-- Opening Marker --
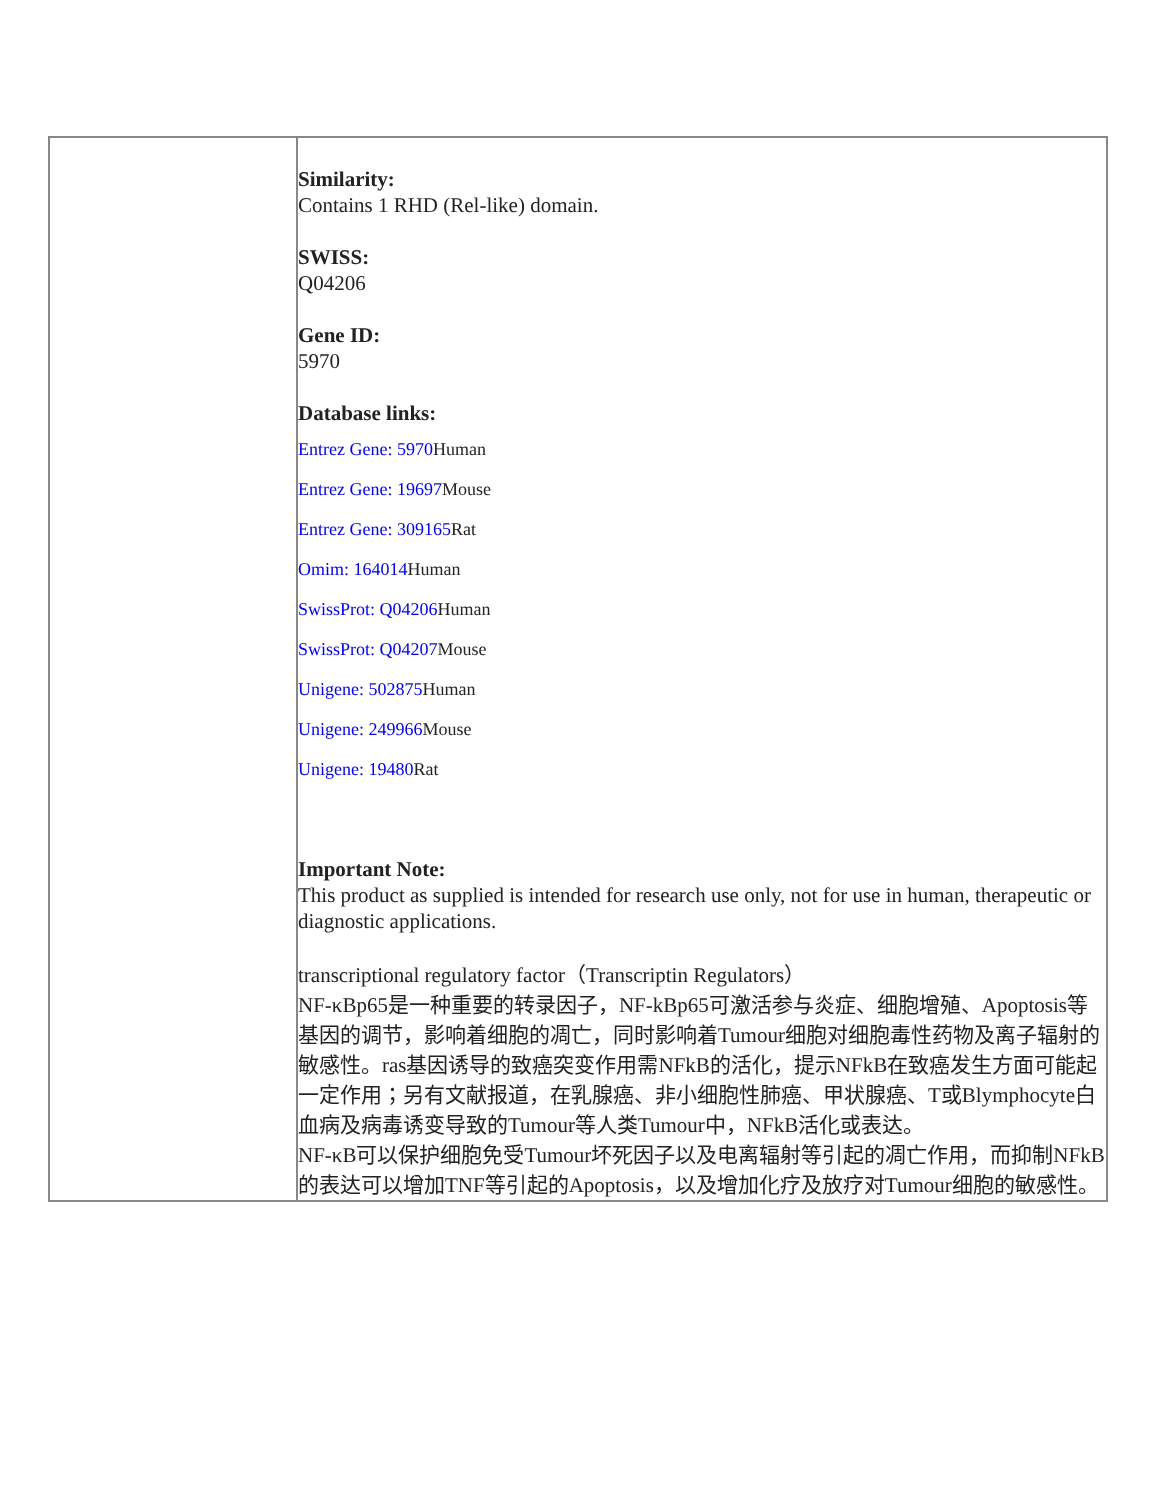| | Similarity: Contains 1 RHD (Rel-like) domain. SWISS: Q04206 Gene ID: 5970 Database links: Entrez Gene: 5970 Human Entrez Gene: 19697 Mouse Entrez Gene: 309165 Rat Omim: 164014 Human SwissProt: Q04206 Human SwissProt: Q04207 Mouse Unigene: 502875 Human Unigene: 249966 Mouse Unigene: 19480 Rat Important Note: This product as supplied is intended for research use only, not for use in human, therapeutic or diagnostic applications. transcriptional regulatory factor（Transcriptin Regulators） NF-κBp65是一种重要的转录因子，NF-kBp65可激活参与炎症、细胞增殖、Apoptosis等基因的调节，影响着细胞的凋亡，同时影响着Tumour细胞对细胞毒性药物及离子辐射的敏感性。ras基因诱导的致癌突变作用需NFkB的活化，提示NFkB在致癌发生方面可能起一定作用；另有文献报道，在乳腺癌、非小细胞性肺癌、甲状腺癌、T或Blymphocyte白血病及病毒诱变导致的Tumour等人类Tumour中，NFkB活化或表达。 NF-κB可以保护细胞免受Tumour坏死因子以及电离辐射等引起的凋亡作用，而抑制NFkB的表达可以增加TNF等引起的Apoptosis，以及增加化疗及放疗对Tumour细胞的敏感性。 |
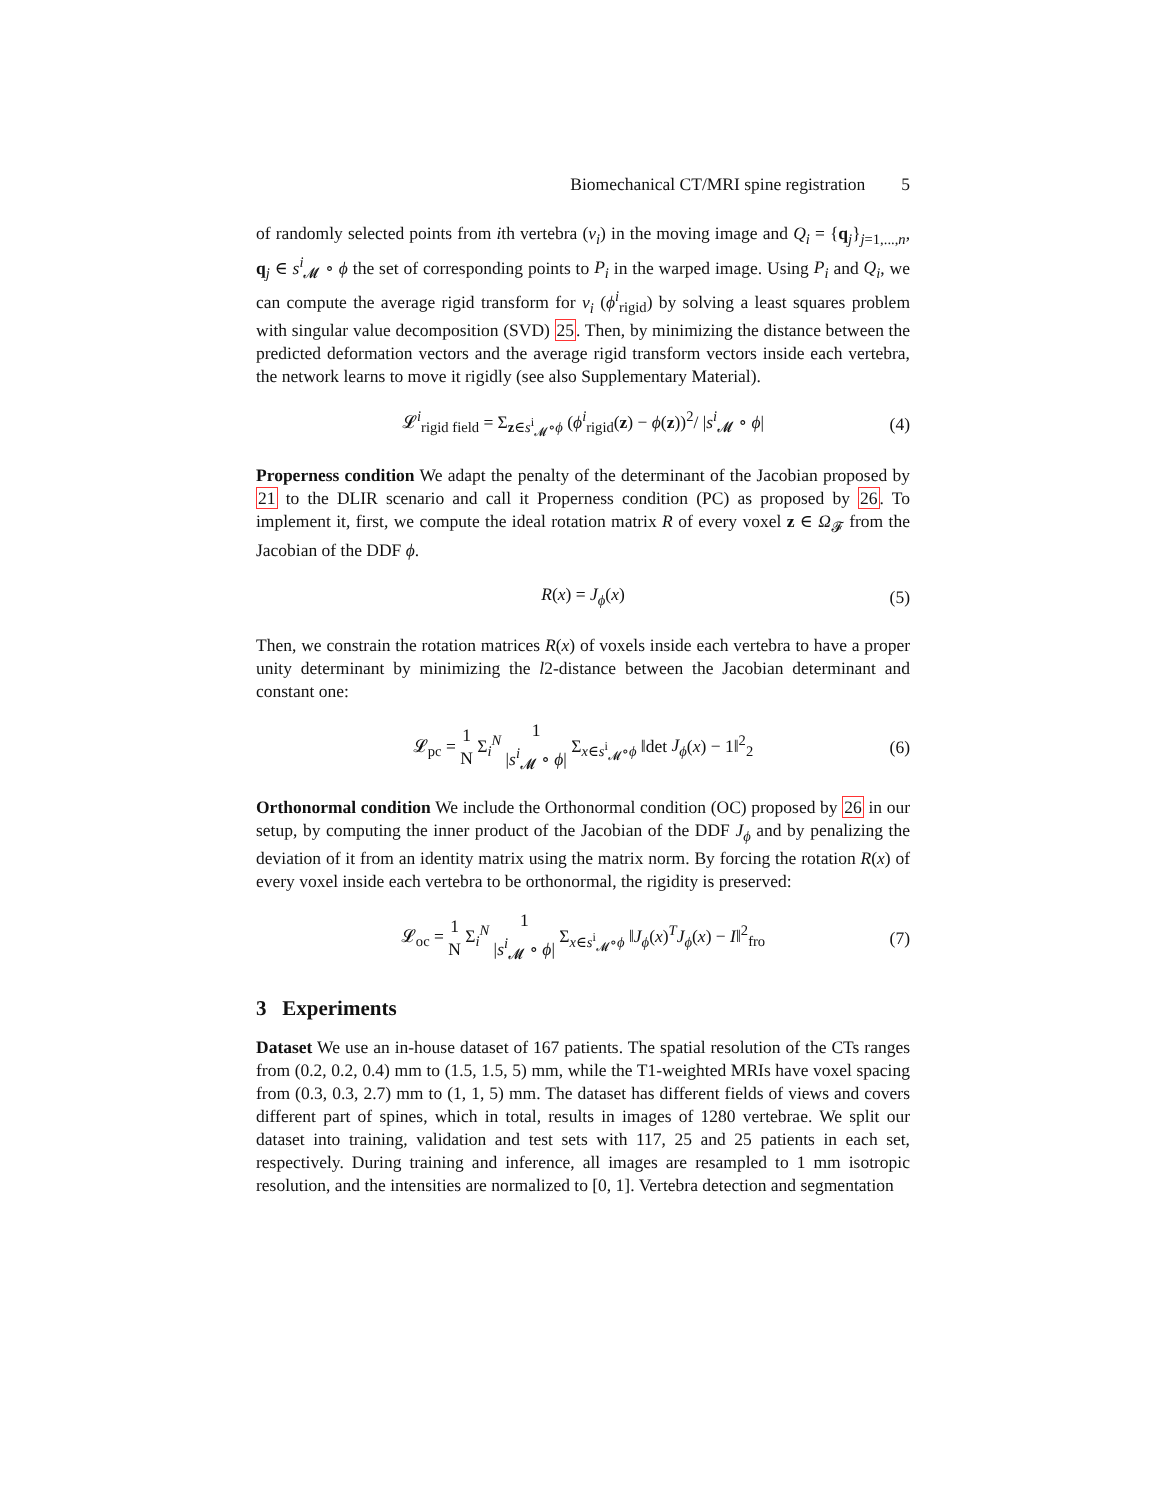Biomechanical CT/MRI spine registration 5
of randomly selected points from ith vertebra (v<sub>i</sub>) in the moving image and Q<sub>i</sub> = {q<sub>j</sub>}<sub>j=1,...,n</sub>, q<sub>j</sub> ∈ s<sup>i</sup><sub>𝓜</sub> ∘ ϕ the set of corresponding points to P<sub>i</sub> in the warped image. Using P<sub>i</sub> and Q<sub>i</sub>, we can compute the average rigid transform for v<sub>i</sub> (ϕ<sup>i</sup><sub>rigid</sub>) by solving a least squares problem with singular value decomposition (SVD) 25. Then, by minimizing the distance between the predicted deformation vectors and the average rigid transform vectors inside each vertebra, the network learns to move it rigidly (see also Supplementary Material).
𝓛<sup>i</sup><sub>rigid field</sub> = Σ<sub>z∈s<sup>i</sup><sub>𝓜</sub>∘ϕ</sub> (ϕ<sup>i</sup><sub>rigid</sub>(z) − ϕ(z))<sup>2</sup>/ |s<sup>i</sup><sub>𝓜</sub> ∘ ϕ| (4)
Properness condition We adapt the penalty of the determinant of the Jacobian proposed by 21 to the DLIR scenario and call it Properness condition (PC) as proposed by 26. To implement it, first, we compute the ideal rotation matrix R of every voxel z ∈ Ω<sub>𝓕</sub> from the Jacobian of the DDF ϕ.
R(x) = J<sub>ϕ</sub>(x) (5)
Then, we constrain the rotation matrices R(x) of voxels inside each vertebra to have a proper unity determinant by minimizing the l2-distance between the Jacobian determinant and constant one:
𝓛<sub>pc</sub> = 1
N Σ<sub>i</sub><sup>N</sup> 1
|s<sup>i</sup><sub>𝓜</sub> ∘ ϕ| Σ<sub>x∈s<sup>i</sup><sub>𝓜</sub>∘ϕ</sub> ‖det J<sub>ϕ</sub>(x) − 1‖<sup>2</sup><sub>2</sub> (6)
Orthonormal condition We include the Orthonormal condition (OC) proposed by 26 in our setup, by computing the inner product of the Jacobian of the DDF J<sub>ϕ</sub> and by penalizing the deviation of it from an identity matrix using the matrix norm. By forcing the rotation R(x) of every voxel inside each vertebra to be orthonormal, the rigidity is preserved:
𝓛<sub>oc</sub> = 1
N Σ<sub>i</sub><sup>N</sup> 1
|s<sup>i</sup><sub>𝓜</sub> ∘ ϕ| Σ<sub>x∈s<sup>i</sup><sub>𝓜</sub>∘ϕ</sub> ‖J<sub>ϕ</sub>(x)<sup>T</sup>J<sub>ϕ</sub>(x) − I‖<sup>2</sup><sub>fro</sub> (7)
3 Experiments
Dataset We use an in-house dataset of 167 patients. The spatial resolution of the CTs ranges from (0.2, 0.2, 0.4) mm to (1.5, 1.5, 5) mm, while the T1-weighted MRIs have voxel spacing from (0.3, 0.3, 2.7) mm to (1, 1, 5) mm. The dataset has different fields of views and covers different part of spines, which in total, results in images of 1280 vertebrae. We split our dataset into training, validation and test sets with 117, 25 and 25 patients in each set, respectively. During training and inference, all images are resampled to 1 mm isotropic resolution, and the intensities are normalized to [0, 1]. Vertebra detection and segmentation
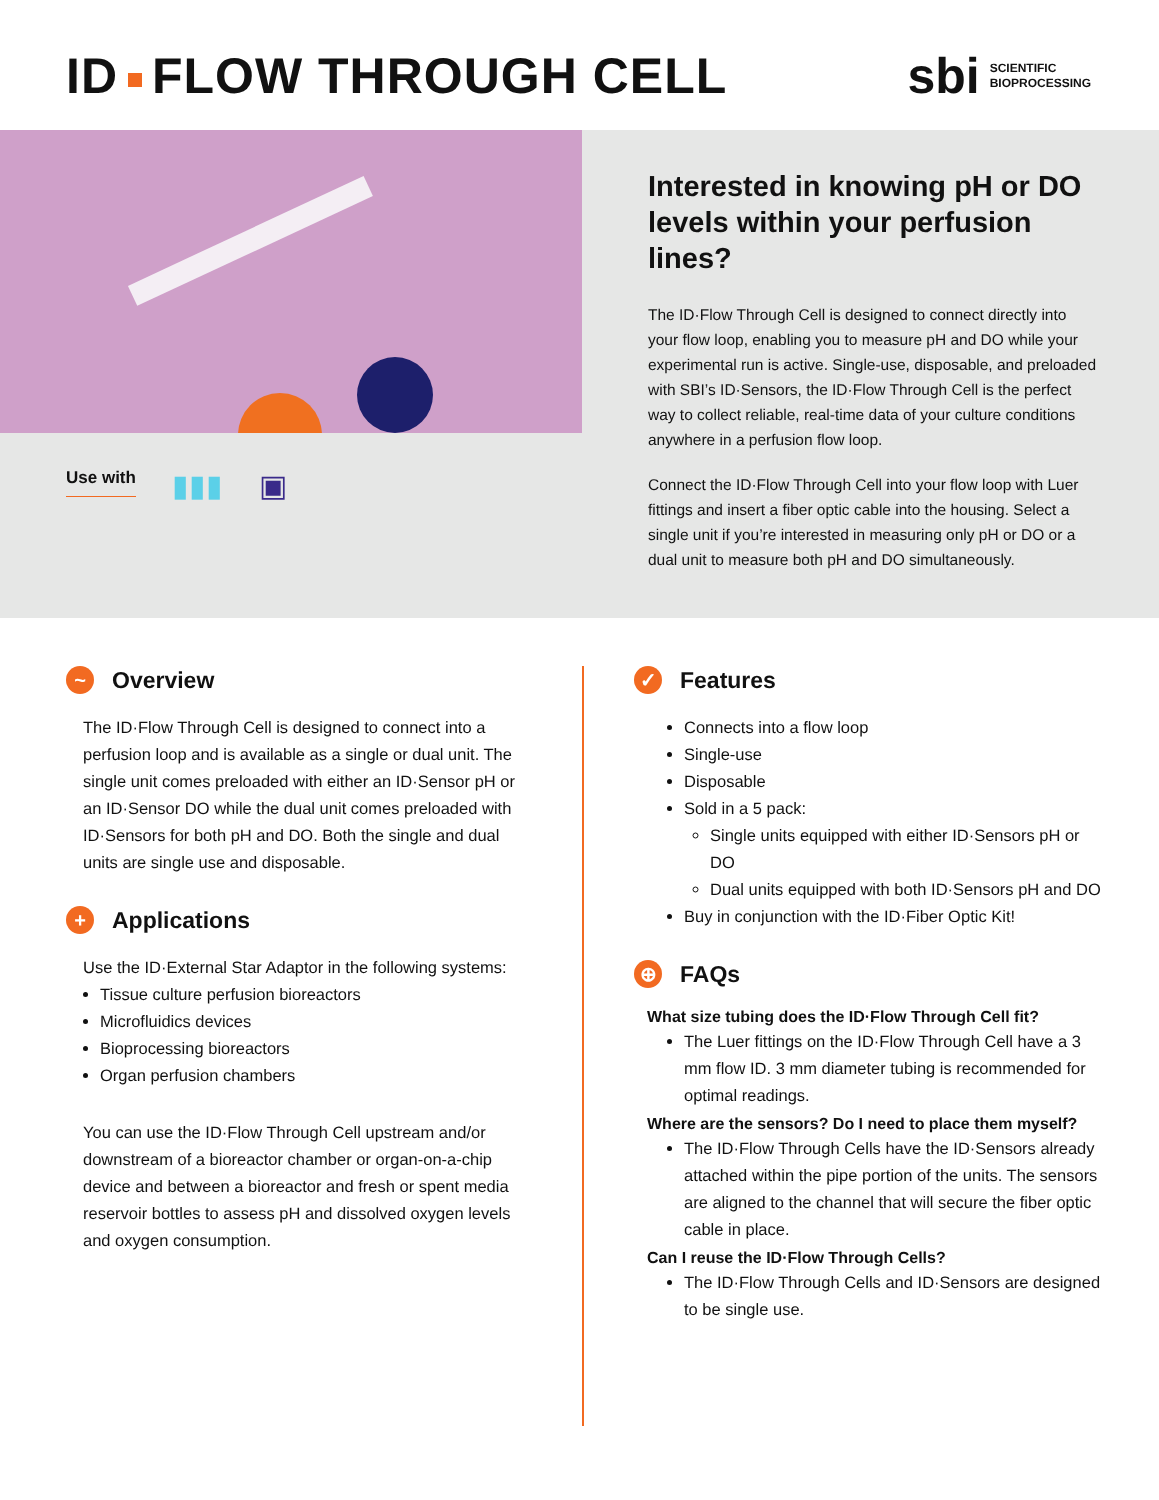ID FLOW THROUGH CELL
sbi SCIENTIFIC
BIOPROCESSING
Use with ▮▮▮ ▣
Interested in knowing pH or DO levels within your perfusion lines?
The ID·Flow Through Cell is designed to connect directly into your flow loop, enabling you to measure pH and DO while your experimental run is active. Single-use, disposable, and preloaded with SBI’s ID·Sensors, the ID·Flow Through Cell is the perfect way to collect reliable, real-time data of your culture conditions anywhere in a perfusion flow loop.
Connect the ID·Flow Through Cell into your flow loop with Luer fittings and insert a fiber optic cable into the housing. Select a single unit if you’re interested in measuring only pH or DO or a dual unit to measure both pH and DO simultaneously.
~ Overview
The ID·Flow Through Cell is designed to connect into a perfusion loop and is available as a single or dual unit. The single unit comes preloaded with either an ID·Sensor pH or an ID·Sensor DO while the dual unit comes preloaded with ID·Sensors for both pH and DO. Both the single and dual units are single use and disposable.
+ Applications
Use the ID·External Star Adaptor in the following systems:
Tissue culture perfusion bioreactors
Microfluidics devices
Bioprocessing bioreactors
Organ perfusion chambers
You can use the ID·Flow Through Cell upstream and/or downstream of a bioreactor chamber or organ-on-a-chip device and between a bioreactor and fresh or spent media reservoir bottles to assess pH and dissolved oxygen levels and oxygen consumption.
✓ Features
Connects into a flow loop
Single-use
Disposable
Sold in a 5 pack:
Single units equipped with either ID·Sensors pH or DO
Dual units equipped with both ID·Sensors pH and DO
Buy in conjunction with the ID·Fiber Optic Kit!
⊕ FAQs
What size tubing does the ID·Flow Through Cell fit?
The Luer fittings on the ID·Flow Through Cell have a 3 mm flow ID. 3 mm diameter tubing is recommended for optimal readings.
Where are the sensors? Do I need to place them myself?
The ID·Flow Through Cells have the ID·Sensors already attached within the pipe portion of the units. The sensors are aligned to the channel that will secure the fiber optic cable in place.
Can I reuse the ID·Flow Through Cells?
The ID·Flow Through Cells and ID·Sensors are designed to be single use.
-- Closing Marker --
Task statement: Scan the listing above and identify each line holding the string "bioreactors"; copy every such line.

The completed task:
Tissue culture perfusion bioreactors
Bioprocessing bioreactors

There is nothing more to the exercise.